• DATA SECTION
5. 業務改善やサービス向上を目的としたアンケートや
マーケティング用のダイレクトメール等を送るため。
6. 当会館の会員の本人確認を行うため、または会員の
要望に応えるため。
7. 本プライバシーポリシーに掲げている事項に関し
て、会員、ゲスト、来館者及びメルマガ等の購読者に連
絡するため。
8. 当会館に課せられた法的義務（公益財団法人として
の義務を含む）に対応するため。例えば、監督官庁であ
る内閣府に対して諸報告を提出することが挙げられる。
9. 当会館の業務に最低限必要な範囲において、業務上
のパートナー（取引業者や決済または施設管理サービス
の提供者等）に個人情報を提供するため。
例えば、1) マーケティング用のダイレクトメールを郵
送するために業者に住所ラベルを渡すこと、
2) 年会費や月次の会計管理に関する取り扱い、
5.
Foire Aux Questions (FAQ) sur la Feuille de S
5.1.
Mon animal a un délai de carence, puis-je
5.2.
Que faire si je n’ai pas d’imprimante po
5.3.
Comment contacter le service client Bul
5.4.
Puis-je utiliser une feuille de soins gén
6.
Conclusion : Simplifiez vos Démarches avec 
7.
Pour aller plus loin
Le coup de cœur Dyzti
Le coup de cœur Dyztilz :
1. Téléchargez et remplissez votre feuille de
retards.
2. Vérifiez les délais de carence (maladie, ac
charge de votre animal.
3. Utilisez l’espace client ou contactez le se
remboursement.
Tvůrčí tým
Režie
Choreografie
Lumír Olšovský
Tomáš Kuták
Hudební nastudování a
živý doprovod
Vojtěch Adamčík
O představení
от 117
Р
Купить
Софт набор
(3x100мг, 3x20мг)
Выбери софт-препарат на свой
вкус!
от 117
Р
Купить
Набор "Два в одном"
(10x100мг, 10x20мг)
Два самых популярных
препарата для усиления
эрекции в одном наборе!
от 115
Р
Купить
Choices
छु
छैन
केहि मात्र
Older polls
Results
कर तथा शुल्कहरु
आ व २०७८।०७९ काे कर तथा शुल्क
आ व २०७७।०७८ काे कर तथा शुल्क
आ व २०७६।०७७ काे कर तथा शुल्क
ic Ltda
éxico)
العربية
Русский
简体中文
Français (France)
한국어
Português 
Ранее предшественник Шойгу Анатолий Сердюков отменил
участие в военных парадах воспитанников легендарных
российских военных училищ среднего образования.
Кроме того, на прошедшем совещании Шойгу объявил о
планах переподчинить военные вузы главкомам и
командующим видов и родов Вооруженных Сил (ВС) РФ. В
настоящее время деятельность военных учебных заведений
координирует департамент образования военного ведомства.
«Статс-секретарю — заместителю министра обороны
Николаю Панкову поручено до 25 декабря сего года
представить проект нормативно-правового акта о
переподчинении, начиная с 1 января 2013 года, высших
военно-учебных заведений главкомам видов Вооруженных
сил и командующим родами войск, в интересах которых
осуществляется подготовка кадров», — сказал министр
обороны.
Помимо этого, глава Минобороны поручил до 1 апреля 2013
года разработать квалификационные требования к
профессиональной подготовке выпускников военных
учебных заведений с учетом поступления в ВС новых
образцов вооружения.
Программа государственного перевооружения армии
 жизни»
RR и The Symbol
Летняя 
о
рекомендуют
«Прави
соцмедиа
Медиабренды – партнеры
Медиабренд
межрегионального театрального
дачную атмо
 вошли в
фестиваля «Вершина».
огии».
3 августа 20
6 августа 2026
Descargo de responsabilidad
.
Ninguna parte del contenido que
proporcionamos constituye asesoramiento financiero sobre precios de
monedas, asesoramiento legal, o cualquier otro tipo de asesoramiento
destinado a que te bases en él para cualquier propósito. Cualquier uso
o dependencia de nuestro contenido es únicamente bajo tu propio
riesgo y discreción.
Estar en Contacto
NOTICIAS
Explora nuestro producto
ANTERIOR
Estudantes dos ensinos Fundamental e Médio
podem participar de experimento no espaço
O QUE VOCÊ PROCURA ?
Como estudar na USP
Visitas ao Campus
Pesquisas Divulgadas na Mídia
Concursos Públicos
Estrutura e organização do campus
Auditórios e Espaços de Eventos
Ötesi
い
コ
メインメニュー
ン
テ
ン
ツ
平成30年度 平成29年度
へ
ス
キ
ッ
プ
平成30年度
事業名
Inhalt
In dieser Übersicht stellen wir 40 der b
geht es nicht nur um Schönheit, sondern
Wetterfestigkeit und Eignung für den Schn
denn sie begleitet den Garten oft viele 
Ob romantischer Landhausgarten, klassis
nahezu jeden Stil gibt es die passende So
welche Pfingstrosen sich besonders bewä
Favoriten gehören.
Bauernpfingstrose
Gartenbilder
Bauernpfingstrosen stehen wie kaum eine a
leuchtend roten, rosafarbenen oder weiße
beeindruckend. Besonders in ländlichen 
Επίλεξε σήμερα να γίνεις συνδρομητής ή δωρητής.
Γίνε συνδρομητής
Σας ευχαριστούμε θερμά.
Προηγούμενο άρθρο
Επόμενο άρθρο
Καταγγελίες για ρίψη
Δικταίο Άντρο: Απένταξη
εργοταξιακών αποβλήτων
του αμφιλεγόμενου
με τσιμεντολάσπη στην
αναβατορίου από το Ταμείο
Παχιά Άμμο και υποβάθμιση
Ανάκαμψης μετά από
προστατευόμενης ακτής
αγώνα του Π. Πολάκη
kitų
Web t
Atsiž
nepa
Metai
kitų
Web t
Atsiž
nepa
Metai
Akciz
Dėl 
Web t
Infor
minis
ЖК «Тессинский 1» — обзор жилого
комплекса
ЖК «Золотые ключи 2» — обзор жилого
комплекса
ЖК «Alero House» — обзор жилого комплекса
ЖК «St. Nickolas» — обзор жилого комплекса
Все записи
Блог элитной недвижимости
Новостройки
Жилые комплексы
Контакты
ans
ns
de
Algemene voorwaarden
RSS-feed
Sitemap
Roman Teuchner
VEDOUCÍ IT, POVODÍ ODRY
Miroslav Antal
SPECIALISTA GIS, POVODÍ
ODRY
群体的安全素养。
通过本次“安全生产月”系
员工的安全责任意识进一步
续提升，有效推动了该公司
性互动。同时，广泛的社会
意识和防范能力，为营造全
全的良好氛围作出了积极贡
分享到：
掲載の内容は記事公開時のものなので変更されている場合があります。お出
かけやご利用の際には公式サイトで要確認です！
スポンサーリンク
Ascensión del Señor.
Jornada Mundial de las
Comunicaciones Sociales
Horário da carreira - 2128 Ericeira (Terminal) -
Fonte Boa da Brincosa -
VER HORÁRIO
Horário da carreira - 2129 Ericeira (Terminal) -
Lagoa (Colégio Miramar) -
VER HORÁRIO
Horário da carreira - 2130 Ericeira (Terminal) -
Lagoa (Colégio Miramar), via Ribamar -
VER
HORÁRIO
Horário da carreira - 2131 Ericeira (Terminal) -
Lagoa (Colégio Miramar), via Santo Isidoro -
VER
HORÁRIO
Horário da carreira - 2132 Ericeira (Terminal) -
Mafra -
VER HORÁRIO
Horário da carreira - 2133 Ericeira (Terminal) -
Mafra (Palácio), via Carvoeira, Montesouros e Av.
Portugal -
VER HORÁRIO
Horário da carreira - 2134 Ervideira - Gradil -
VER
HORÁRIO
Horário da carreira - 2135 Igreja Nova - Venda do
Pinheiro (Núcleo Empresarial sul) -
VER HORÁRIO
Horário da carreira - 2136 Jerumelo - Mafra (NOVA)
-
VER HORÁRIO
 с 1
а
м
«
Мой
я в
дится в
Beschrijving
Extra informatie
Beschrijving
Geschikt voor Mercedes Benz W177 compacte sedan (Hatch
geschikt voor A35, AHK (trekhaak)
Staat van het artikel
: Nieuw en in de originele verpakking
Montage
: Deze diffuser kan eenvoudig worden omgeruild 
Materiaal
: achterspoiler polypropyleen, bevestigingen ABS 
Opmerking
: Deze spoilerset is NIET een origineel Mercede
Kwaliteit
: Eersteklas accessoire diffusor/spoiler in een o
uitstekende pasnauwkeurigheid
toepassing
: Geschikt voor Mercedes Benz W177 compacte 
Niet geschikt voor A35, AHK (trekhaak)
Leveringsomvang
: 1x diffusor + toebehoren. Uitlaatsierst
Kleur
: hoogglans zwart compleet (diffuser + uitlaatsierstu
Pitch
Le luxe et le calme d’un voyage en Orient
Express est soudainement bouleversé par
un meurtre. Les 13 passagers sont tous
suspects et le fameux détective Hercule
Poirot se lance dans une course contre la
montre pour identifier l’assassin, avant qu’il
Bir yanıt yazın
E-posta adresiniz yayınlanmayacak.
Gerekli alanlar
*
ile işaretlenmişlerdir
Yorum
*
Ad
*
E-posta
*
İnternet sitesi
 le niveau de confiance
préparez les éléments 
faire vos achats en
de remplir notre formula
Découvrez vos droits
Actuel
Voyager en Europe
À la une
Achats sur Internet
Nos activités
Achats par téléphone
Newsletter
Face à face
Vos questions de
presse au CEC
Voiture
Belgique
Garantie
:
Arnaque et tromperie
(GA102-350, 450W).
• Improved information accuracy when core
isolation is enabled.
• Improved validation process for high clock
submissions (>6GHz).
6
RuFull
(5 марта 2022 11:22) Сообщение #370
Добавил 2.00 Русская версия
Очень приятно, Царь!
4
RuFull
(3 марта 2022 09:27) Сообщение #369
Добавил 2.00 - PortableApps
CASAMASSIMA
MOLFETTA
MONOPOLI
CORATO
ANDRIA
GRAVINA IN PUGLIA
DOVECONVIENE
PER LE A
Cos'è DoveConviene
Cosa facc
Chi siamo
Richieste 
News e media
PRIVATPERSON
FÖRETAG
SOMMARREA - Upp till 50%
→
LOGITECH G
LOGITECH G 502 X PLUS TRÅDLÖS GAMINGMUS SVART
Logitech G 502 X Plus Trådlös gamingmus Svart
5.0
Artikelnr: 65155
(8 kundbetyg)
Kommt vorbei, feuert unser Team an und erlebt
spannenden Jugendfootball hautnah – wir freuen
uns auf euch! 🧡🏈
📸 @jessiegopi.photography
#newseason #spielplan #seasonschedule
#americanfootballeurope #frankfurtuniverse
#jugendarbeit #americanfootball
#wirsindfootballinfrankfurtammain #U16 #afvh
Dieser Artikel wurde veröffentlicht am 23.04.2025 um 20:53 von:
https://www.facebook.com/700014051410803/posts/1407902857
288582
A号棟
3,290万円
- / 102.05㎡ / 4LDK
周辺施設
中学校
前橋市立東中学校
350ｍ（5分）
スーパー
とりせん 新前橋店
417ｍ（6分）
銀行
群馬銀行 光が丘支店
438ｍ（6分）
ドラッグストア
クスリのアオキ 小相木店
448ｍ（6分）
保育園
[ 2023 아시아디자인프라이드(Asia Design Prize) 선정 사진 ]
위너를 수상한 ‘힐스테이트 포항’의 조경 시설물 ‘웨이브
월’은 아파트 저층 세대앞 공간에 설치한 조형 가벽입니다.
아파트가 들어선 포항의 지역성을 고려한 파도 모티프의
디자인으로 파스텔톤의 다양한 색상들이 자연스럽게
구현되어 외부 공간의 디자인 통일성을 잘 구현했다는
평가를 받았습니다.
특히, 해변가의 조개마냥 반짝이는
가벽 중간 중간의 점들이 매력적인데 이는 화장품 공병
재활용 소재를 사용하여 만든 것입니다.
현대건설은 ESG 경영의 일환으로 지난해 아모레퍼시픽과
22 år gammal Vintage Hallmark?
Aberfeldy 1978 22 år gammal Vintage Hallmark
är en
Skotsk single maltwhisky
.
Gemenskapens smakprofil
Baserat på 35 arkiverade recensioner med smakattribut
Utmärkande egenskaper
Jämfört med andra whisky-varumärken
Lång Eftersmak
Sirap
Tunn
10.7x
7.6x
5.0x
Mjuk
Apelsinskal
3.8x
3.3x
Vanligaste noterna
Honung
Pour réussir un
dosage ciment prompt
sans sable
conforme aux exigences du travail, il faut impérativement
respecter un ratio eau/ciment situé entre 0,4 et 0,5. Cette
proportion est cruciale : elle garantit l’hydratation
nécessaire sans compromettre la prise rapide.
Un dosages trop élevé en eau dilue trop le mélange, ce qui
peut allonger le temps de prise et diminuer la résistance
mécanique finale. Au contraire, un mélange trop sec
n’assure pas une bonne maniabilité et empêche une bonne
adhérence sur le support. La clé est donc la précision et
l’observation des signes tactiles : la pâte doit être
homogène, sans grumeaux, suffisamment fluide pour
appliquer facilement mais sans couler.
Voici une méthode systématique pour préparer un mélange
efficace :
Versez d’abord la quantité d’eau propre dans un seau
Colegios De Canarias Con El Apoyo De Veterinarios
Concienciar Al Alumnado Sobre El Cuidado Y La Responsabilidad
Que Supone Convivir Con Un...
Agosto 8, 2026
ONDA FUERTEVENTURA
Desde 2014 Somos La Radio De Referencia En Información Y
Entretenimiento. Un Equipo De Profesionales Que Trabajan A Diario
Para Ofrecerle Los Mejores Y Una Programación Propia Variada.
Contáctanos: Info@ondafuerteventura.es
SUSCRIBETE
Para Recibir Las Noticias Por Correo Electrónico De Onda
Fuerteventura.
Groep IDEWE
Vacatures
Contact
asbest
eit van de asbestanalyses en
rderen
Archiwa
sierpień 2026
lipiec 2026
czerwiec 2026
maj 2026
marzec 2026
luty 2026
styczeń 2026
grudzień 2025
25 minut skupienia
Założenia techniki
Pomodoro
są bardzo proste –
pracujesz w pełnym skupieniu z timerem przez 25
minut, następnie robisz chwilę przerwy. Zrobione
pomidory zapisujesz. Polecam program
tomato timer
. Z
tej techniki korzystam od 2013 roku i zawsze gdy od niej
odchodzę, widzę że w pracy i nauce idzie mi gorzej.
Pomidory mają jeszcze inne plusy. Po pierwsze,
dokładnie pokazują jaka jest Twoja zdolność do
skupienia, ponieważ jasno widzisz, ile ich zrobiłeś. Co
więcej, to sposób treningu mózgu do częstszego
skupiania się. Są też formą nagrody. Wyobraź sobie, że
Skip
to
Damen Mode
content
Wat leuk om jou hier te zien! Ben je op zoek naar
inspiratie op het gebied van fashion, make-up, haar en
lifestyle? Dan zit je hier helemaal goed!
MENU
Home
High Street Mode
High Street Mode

• TASK TO CARRY OUT
Count the lines in the records above that contain the word "cœur", and give only that number.

• YOUR SOLUTION
2